Does that mean that Article 370 has become a permanent feature of the Constitution and therefore cannot be abrogated? A literal interpretation of Article 370 would lead to this conclusion. However, the purposive interpretation might lead us to conclude otherwise. The object of enacting Article 370, which was to govern the constitutional relationship between the UOI and the State of Jammu and Kashmir till the enactment of a Constitution for the State, was fulfilled on the day the Constitution of J&K was enacted. Therefore, to contend that Article 370 has become a permanent feature of the Constitution which cannot be abrogated by any means would be fallacious, in my opinion.
The provisions of the constitution should be given a liberal and purposive interpretation to prevent their fossilization and to give meaning to them so that they can meet the ever-evolving needs and challenges. One cannot assume that Article 370(3) cannot be given effect to merely because the CA of J&K cannot be revived. That’d make a part of the constitution immune to amendment which in my opinion would be erroneous.
Another significant challenge to the PO 272 is with respect to the interpretation of the term “government of the state.” The State of J&K has been under Presidential rule for the past sometime and therefore, the concurrence of the state government in the present case refers to the concurrence of the Governor of the State, who is in effect a Presidential representative himself.

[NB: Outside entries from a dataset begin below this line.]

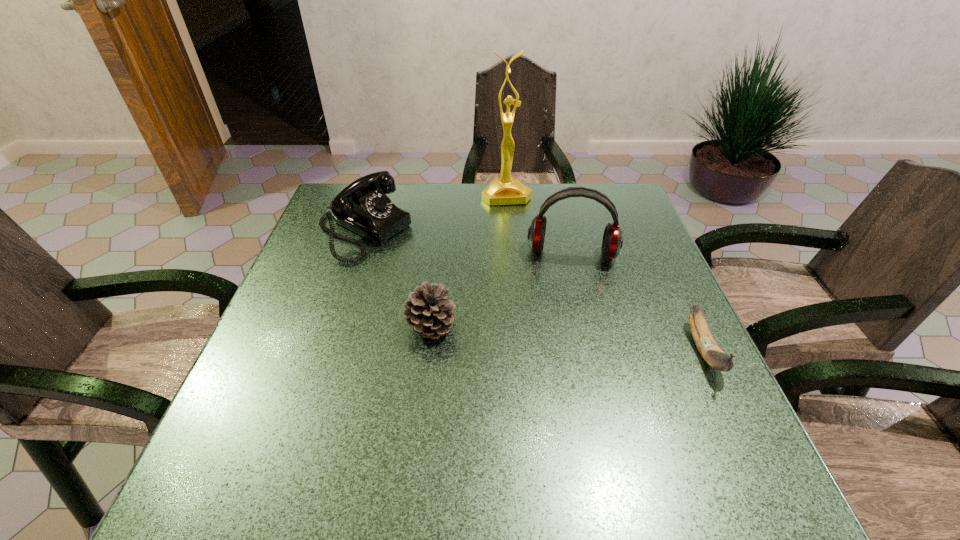
Find the location of a particular element. This screenshot has height=540, width=960. free location located 0.220m on the ear cups of the earphone is located at coordinates (562, 335).

Where is `vacant space located on the ear cups of the earphone`? This screenshot has height=540, width=960. vacant space located on the ear cups of the earphone is located at coordinates (561, 350).

The width and height of the screenshot is (960, 540). Identify the location of vacant space located 0.110m on the ear cups of the earphone. (564, 300).

Find the location of `blank space located 0.090m on the front-facing side of the award`. blank space located 0.090m on the front-facing side of the award is located at coordinates (516, 224).

Where is `vacant space located on the front-facing side of the award`? The height and width of the screenshot is (540, 960). vacant space located on the front-facing side of the award is located at coordinates (540, 300).

Identify the location of vacant space located 0.390m on the front-facing side of the award. (540, 297).

The height and width of the screenshot is (540, 960). What are the coordinates of `free location located 0.190m on the dial of the leftmost object` in the screenshot? It's located at (453, 280).

This screenshot has width=960, height=540. I want to click on vacant space located on the dial of the leftmost object, so (x=466, y=287).

This screenshot has width=960, height=540. I want to click on vacant area situated on the dial of the leftmost object, so click(x=500, y=305).

Locate an element on the screen. This screenshot has height=540, width=960. award that is at the far edge is located at coordinates (505, 190).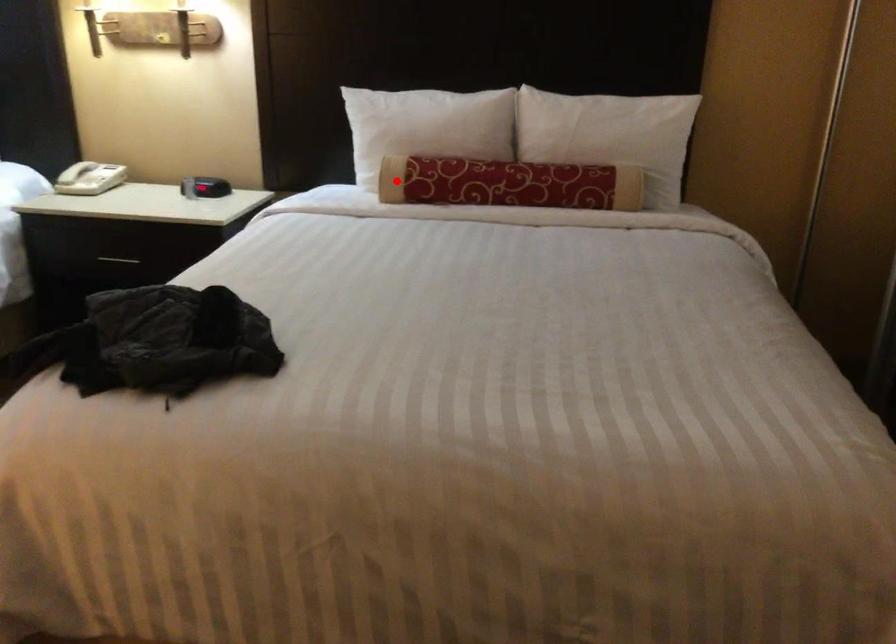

This, it can be argued, raises serious questions since it is in violation of the doctrine of separation of powers, the concurrence of the governor cannot be equated to the concurrence of the elected government of the State.
To better appreciate this argument, one would require to interpret the term “State government.” Explanation added to Article 370 via C.O. 44 provides that for the purpose of Article 370, State government shall mean the “governor” and therefore, it can be argued that the concurrence of governor doesn’t violate any constitutional mandate.
This is just the tip of the iceberg, and thus it will be interesting to note what turn the arguments take when the SC takes up the matter for hearing in October, 2019. However, one can be assured that the ruling of the SC in this matter will go down in the annals of the constitutional history of India as one of the greatest turning point for finally cutting this Gordian knot that is Article 370.